Lax’s ruling also gives conditional approval to Ridley’s proposal to settle out of the Ontario suit, as the feed company announced Thursday.

That settlement, worth $6 million nationwide, would end Ridley’s exposure to these suits but does not require the feed company to admit to any wrongdoing or negligence. The company denies the suits’ allegations.

Besides, Lax wrote, shareholders’ equity in Ridley is such that Canada’s cattle producers, if successful in their suits, would only see a tiny fraction of their claimed damages paid out to them before the feed company would be forced into bankruptcy.

Ridley’s settlement, she wrote, “focuses the litigation on the party that is capable of providing meaningful compensation to class members.”

The lawsuits’ allegations against the government, in its role as regulator of Canada’s cattle industry, have yet to be proven in court.

The Ontario suit had originally proposed to include cattle producers from the six remaining provinces as part of its “class,” but as Lax noted in her ruling, the Ontario statement of claim has been amended to include cattle producers in all provinces except Quebec as part of the “class.”

The Quebec suit was already separately certified as a class action in June 2007, with cattleman Donald Berneche of St-Gabriel de Brandon as its representative plaintiff.

Stayed

With Lax’s ruling, the representative plaintiffs in the Alberta and Saskatchewan suits “will seek a stay of those actions so that the four actions become two: the Quebec action and an Ontario action in which Sauer will represent all cattle farmers in Canada, except Quebec,” she wrote.

Ottawa and Ridley had appealed separately to the Supreme Court of Canada in September last year to block certification of the suits before they could proceed in lower courts, but the country’s top court in July rejected both the company’s and the government’s appeals.

In arguing against certification before Lax at a hearing in June, federal government lawyers contended that the suits’ proposed “class” didn’t offer any definition of what constitutes a cattle farmer and that it would be “subjective and unworkable,” given the different sectors (dairy, beef, veal, breeding) and stages (cow-calf, backgrounding, feeding) in cattle operations, Lax wrote.

But Lax ruled that the suits’ proposed class members “all have a relationship to the farming of cattle from which they earn their livelihood in whole or in part.”

Where government lawyers argued that certification as a class action would make assessment of actual damages unmanageable, Lax ruled that the “ghostly spectre of unmanageability” in this case was unconvincing.
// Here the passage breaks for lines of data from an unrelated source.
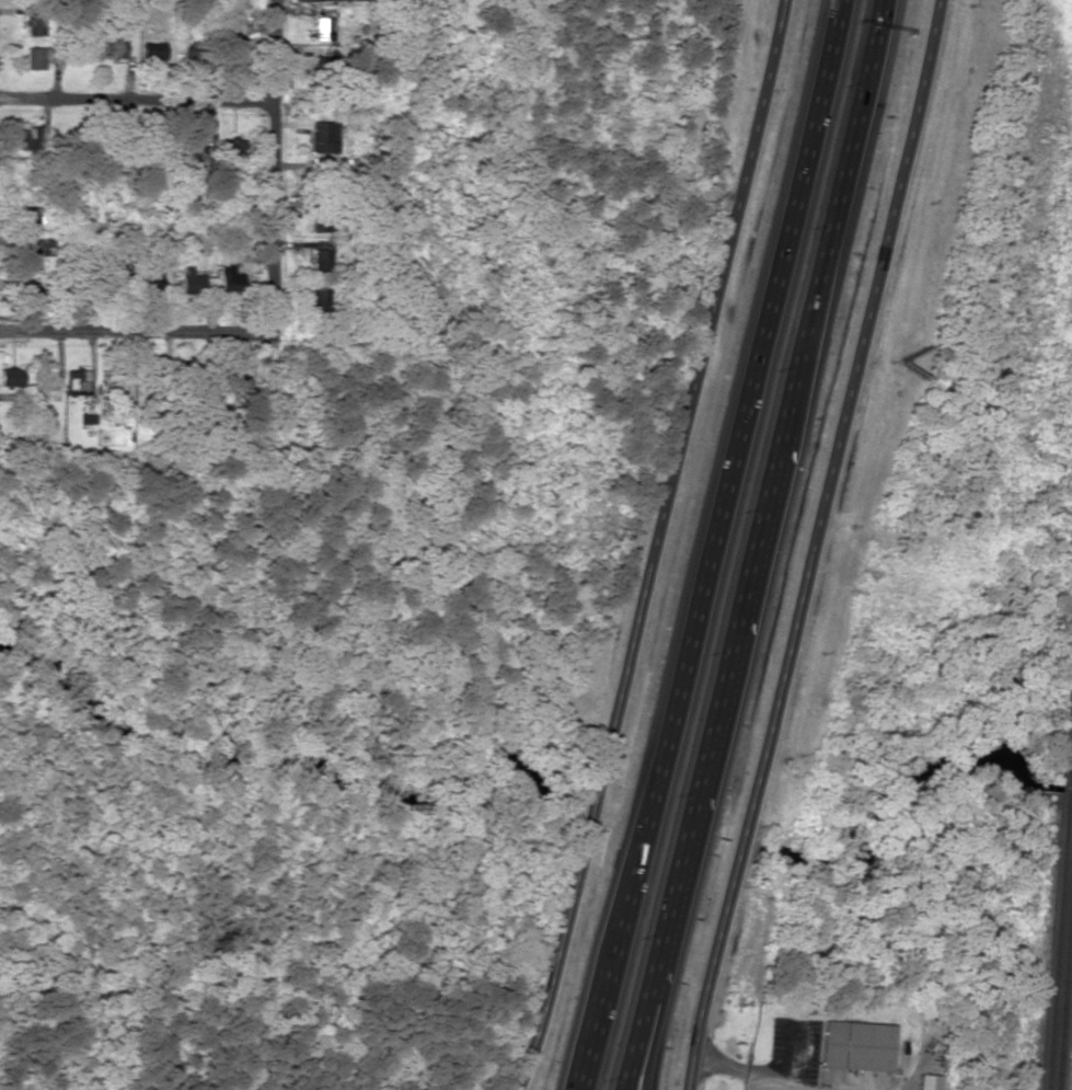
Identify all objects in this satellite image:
building: (34, 24)
building: (321, 28)
building: (115, 49)
building: (37, 58)
road: (136, 99)
building: (323, 137)
building: (30, 138)
building: (194, 154)
road: (272, 167)
building: (329, 168)
building: (29, 220)
building: (34, 250)
building: (320, 260)
building: (229, 277)
building: (195, 282)
building: (29, 296)
building: (319, 300)
road: (134, 333)
building: (11, 377)
building: (77, 382)
road: (715, 545)
road: (750, 545)
road: (813, 545)
road: (654, 546)
railway: (1059, 922)
railway: (1064, 992)
road: (643, 1037)
building: (853, 1046)
building: (923, 1082)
“As with most ghosts,” she wrote, “it will either vanish in the daylight of case management, the direction of the trial judge or agreement of the parties, or it will return in the night to haunt this proceeding,” in which case Ottawa could then move to have the suit decertified.

Details aren’t finalized on who or what groups would be eligible to collect from Ridley’s $6 million settlement fund — nor on how they would collect.